**Exercise**
Continue the article on forced evictions in India during the COVID-19 lockdown from the point where it stops.

**Exercise text**
○ ○ ○ ○

COVID-19: Close to 20,000 People Forcefully Evicted from their Homes During the Lockdown
With the threat of the COVID-19 pandemic still looming large, people across the world are being advised to stay home. However, how does one without a home do so? Over 14.9 million people across India currently face the threat of eviction and displacement as a result of infrastructure and environmental projects, disaster management efforts and ‘city-beautification/slum-clearance’ drives. A report released by the Housing and Land Rights Network (HLRN) on August 18 documented this crisis.
India has no official data on the state of evictions. The report elaborated on how the pandemic was used to evict people from their houses on the pretext of infrastructural projects and beautification, among other reasons. The report mentions that despite the widespread prevalence of the pandemic and the high number of COVID-19 cases in India, 20,000 people were evicted during the pandemic (between March 16 and July 31, 2020). This was done with the Indian government ignoring directives issued by the World Health Organization, as well as a guidance note by the UN Special Rapporteur on Adequate Housing which prohibited evictions during the pandemic.
Shivani Chaudhry, HLRN’s executive director told Reuters, “Many of these evictions were likely carried out during the lockdown to take advantage of the curfew-like conditions, when movement of affected persons was restricted and they did not have access to legal remedies, this is indefensible.
Evictions continue even as the government’s Housing for All plan, which aims to create 20 million urban homes and 30 million rural homes by 2022, is failing to address the issue.
HLRN data showed that from 2017 to 2019, Central and state government authorities forcefully evicted a minimum of 5,68,000 (over 5.6 lakh) people and demolished over 1,17,770 houses across urban and rural India. State authorities destroyed at least 108 houses on an average daily, evicting about 519 people every day or 22 people each hour.

○ ○ ○ ○

**Entries shown**

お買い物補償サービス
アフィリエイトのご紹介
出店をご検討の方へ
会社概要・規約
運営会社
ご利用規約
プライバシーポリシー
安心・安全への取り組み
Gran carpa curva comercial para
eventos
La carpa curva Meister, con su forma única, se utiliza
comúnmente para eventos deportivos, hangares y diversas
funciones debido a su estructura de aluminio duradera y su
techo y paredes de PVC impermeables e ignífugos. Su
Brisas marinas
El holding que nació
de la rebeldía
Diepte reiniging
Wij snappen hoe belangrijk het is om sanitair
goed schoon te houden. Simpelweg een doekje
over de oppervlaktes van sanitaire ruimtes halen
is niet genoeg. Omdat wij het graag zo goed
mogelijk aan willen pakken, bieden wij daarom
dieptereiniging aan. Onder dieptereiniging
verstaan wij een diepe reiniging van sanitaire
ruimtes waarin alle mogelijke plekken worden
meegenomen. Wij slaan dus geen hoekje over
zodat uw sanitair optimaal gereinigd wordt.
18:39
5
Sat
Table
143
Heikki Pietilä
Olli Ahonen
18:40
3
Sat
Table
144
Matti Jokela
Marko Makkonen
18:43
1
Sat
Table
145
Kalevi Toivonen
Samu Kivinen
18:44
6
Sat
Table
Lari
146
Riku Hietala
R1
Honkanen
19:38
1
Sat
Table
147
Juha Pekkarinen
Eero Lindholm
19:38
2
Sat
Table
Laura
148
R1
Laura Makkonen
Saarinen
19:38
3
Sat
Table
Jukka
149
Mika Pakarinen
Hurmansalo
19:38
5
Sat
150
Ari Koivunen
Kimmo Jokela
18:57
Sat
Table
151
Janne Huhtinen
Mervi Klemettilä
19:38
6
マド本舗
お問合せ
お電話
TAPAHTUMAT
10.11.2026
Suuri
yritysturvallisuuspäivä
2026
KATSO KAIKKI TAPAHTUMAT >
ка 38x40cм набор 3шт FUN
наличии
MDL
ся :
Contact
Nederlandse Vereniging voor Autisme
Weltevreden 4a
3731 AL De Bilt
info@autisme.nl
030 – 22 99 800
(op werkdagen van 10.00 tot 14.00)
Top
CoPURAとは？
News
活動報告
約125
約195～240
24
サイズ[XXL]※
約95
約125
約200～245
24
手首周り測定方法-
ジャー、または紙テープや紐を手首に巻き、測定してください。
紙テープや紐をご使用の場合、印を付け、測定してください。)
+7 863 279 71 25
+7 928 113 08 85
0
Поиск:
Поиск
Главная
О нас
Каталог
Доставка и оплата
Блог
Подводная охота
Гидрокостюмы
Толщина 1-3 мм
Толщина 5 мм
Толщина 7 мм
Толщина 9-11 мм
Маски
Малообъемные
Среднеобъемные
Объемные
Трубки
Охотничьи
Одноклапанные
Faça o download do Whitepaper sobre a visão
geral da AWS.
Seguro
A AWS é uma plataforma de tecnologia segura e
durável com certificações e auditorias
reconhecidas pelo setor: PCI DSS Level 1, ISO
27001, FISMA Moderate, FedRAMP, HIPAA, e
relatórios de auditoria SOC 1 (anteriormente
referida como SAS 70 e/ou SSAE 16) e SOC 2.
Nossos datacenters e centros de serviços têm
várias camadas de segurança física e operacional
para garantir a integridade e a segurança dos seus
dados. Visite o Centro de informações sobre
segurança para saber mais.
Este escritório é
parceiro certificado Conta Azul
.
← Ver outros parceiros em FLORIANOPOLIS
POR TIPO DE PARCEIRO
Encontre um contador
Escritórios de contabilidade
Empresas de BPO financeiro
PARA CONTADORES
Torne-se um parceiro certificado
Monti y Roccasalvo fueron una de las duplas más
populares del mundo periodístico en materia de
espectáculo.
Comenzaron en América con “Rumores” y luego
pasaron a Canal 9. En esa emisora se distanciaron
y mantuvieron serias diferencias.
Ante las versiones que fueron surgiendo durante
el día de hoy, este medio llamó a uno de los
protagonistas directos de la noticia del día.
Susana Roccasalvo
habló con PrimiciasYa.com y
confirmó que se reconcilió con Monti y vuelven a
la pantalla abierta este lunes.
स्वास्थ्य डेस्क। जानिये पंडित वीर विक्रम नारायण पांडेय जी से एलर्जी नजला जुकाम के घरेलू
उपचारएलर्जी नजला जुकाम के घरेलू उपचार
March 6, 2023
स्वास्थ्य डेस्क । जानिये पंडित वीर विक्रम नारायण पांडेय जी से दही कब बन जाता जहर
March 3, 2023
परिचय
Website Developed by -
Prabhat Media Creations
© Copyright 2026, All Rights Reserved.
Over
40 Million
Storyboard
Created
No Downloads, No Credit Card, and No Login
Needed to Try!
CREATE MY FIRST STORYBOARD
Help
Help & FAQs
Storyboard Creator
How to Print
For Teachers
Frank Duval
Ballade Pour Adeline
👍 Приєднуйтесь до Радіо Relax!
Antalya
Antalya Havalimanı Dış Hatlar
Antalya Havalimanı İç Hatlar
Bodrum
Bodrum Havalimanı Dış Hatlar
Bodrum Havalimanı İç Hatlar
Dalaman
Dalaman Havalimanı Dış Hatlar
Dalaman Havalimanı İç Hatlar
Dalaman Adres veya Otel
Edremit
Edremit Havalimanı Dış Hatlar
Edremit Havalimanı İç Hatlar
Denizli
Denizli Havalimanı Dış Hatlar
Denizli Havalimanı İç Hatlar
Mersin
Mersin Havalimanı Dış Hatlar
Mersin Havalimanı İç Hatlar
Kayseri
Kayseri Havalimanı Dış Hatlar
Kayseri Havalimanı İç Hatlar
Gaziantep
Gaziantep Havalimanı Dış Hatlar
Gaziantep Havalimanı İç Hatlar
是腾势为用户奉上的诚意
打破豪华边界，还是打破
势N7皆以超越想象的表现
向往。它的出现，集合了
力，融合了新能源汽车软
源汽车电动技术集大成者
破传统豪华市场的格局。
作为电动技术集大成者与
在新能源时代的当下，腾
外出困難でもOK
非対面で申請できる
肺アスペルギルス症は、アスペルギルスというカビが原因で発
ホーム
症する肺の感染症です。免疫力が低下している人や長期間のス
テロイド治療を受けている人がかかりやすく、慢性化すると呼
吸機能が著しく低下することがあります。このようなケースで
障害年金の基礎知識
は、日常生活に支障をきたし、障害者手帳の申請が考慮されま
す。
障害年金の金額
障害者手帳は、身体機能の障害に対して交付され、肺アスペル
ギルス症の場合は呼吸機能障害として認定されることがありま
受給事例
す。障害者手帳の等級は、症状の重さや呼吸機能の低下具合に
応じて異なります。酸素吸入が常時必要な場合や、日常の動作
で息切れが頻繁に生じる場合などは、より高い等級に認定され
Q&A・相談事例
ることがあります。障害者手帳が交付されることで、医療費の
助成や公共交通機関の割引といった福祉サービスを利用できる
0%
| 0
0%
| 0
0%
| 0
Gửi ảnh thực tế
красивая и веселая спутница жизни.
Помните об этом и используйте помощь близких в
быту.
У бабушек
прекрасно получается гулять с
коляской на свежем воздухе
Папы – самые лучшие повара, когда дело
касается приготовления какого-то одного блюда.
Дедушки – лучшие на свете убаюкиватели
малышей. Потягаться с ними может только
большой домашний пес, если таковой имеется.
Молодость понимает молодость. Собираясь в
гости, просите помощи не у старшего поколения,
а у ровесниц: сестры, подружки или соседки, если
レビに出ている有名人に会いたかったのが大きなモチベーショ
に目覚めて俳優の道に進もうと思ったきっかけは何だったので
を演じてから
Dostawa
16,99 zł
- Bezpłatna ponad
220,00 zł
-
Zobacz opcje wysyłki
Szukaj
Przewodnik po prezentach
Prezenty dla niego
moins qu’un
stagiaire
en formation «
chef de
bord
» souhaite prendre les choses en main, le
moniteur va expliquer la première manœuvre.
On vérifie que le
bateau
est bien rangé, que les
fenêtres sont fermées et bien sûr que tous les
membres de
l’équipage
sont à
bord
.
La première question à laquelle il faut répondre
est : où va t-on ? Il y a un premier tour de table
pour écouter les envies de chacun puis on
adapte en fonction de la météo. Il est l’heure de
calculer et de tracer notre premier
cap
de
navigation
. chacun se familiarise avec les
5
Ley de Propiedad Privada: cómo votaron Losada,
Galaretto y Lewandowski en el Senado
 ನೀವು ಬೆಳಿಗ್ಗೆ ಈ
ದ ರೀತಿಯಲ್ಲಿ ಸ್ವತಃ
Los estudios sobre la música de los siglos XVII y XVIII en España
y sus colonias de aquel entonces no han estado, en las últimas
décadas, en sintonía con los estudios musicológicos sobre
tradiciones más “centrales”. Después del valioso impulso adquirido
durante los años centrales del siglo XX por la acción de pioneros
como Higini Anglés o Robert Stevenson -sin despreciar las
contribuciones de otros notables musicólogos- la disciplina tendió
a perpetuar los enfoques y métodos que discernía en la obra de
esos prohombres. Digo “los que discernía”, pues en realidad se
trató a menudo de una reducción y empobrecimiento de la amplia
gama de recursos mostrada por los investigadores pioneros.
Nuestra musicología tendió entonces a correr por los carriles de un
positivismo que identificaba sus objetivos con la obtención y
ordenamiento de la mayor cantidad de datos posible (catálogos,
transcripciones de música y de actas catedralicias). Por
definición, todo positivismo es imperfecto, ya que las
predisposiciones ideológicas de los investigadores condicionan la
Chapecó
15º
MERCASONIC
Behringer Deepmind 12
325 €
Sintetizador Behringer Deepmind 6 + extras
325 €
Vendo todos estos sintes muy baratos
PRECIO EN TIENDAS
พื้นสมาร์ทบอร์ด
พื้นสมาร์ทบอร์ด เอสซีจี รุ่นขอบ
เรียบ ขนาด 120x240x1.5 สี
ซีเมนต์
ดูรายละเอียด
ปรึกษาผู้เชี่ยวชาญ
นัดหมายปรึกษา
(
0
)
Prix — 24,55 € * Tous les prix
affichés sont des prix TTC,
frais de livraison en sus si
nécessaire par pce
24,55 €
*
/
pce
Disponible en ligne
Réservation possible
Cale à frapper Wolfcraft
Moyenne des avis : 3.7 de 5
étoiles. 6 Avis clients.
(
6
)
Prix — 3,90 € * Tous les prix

○ ○ ○ ○

**Answer for the task**
“While the above figures are alarming, they are a conservative estimate and present just a part of the real picture, as they only reflect cases known to HLRN. The total number of people evicted and displaced in India as well as those under risk of eviction, therefore, is likely to be much higher than documented,” the organisation said in a press release.
“Evictions were carried out for a range of reasons and under various guises, including: ‘slum clearance/encroachment-removal/city-beautification’ drives (46 per cent of affected people); infrastructure and ostensible ‘development’ projects (27 per cent); environmental projects, forest protection, and wildlife conservation (17 per cent); ‘disaster management’ efforts (seven per cent); and other reasons such as political rallies (three percent of the total affected population),” the release said.
Resettlement was provided in only about 26% of the documented cases of eviction in 2019. “In the absence of resettlement for the vast majority, affected persons have had to make their own provisions for alternative housing or have been rendered homeless,” HLRN said.
Recently, 600 families of domestic workers and construction workers who were living in shanties in Gurugram, were rendered homeless as their houses were razed for the alleged construction of a biodiversity park in the region. No compensation, notice or rehabilitation was given to them.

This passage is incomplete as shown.